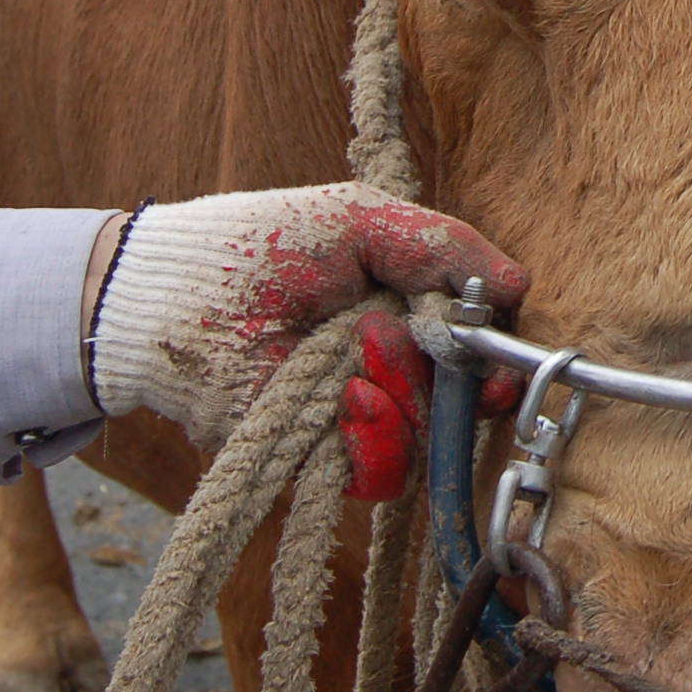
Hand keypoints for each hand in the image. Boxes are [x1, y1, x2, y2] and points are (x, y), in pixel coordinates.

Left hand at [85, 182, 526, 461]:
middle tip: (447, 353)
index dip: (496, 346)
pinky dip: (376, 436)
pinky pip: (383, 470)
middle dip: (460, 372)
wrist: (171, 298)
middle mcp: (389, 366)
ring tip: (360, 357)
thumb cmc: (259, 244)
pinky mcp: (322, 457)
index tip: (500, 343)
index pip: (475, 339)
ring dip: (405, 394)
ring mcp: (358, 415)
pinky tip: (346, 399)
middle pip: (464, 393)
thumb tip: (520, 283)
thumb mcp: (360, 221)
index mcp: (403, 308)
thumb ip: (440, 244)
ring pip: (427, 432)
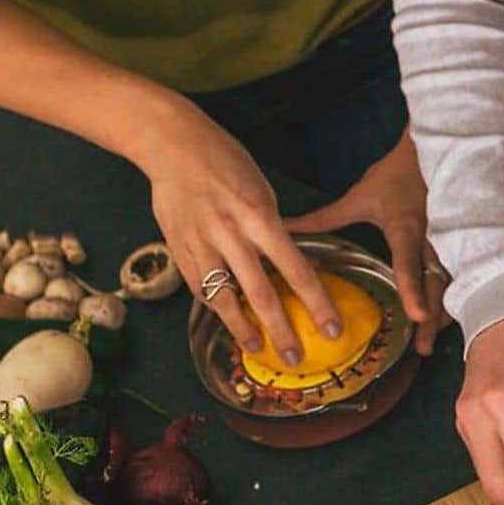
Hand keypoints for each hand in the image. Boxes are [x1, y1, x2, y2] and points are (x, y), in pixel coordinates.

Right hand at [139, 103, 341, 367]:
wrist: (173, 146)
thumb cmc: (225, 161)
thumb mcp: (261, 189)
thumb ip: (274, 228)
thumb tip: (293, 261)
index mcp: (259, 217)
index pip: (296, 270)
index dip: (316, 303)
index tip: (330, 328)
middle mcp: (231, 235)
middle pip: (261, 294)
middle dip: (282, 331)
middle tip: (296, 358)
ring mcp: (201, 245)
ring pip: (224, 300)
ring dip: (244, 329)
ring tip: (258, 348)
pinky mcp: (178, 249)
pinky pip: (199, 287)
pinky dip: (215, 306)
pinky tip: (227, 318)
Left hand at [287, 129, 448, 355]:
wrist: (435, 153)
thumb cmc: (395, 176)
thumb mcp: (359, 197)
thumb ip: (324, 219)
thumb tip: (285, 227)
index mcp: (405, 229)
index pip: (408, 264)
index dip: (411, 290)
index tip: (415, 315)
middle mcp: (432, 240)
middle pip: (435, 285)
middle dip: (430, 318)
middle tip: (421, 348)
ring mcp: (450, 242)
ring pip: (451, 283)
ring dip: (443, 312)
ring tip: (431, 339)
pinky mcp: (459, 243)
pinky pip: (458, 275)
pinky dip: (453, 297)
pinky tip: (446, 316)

##############################

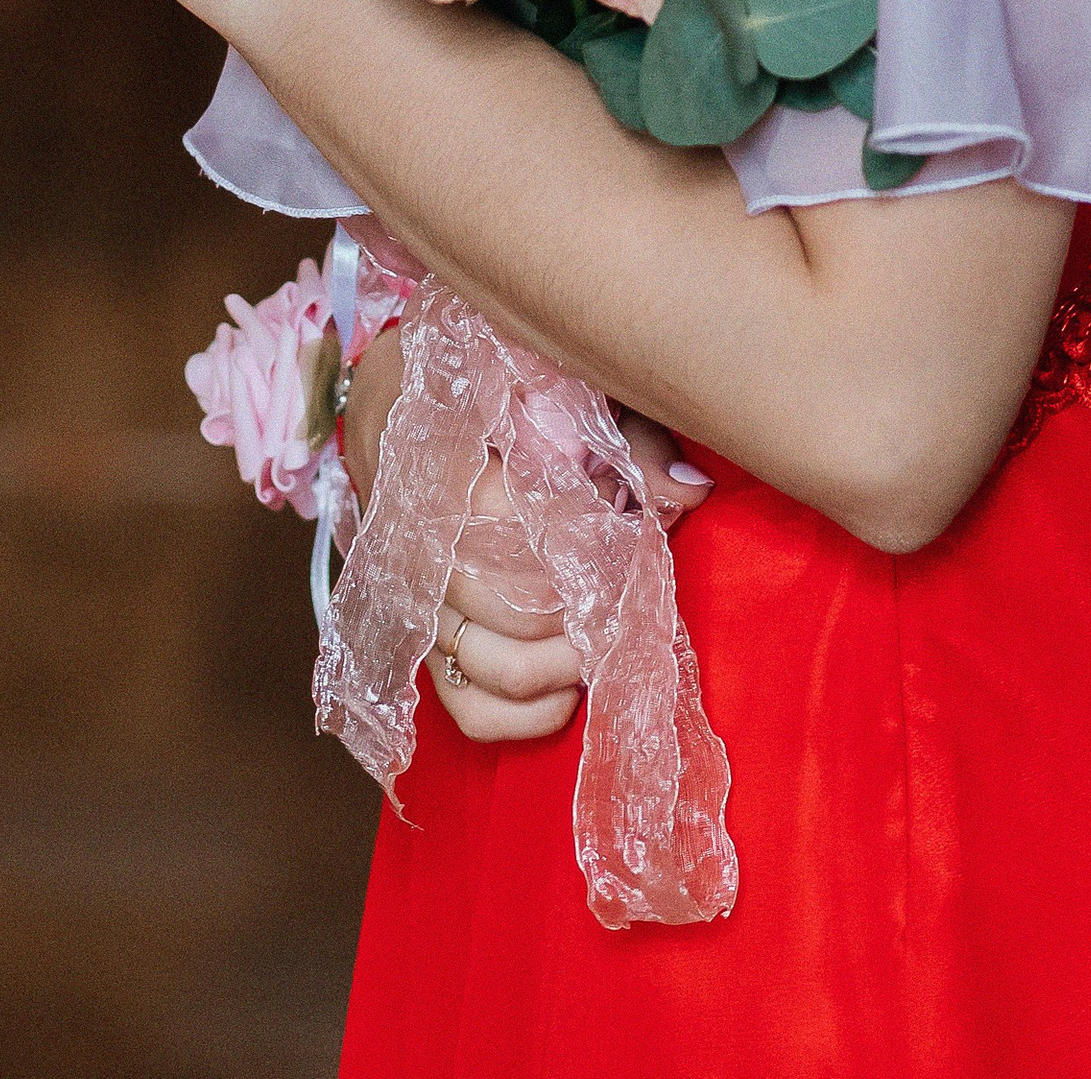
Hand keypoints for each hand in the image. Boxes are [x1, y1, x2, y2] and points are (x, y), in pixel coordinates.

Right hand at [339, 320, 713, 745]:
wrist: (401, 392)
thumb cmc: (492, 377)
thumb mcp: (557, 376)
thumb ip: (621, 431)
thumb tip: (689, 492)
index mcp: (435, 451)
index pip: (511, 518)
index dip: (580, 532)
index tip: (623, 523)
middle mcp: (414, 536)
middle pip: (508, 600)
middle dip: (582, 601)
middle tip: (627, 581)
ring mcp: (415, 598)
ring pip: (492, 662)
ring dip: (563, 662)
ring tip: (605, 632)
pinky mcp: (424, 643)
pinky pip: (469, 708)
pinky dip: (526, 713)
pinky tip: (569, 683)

##############################

_WORK TO COMPLETE_.
Once you reach the line with "index tip: (415, 315)" in the data above, copy it and every line after it exactly, up to and including the line with "pinky tip: (446, 316)".

_WRITTEN ANSWER_.
index tip: (415, 315)
middle mcp: (432, 240)
middle pip: (435, 285)
middle dip: (430, 318)
middle tip: (421, 348)
ring mcp: (450, 242)
ring pip: (451, 283)
ring dip: (443, 312)
ring tip: (431, 339)
pinky mcp: (459, 243)
pinky pip: (458, 275)
pinky dip: (453, 297)
pinky tip: (446, 316)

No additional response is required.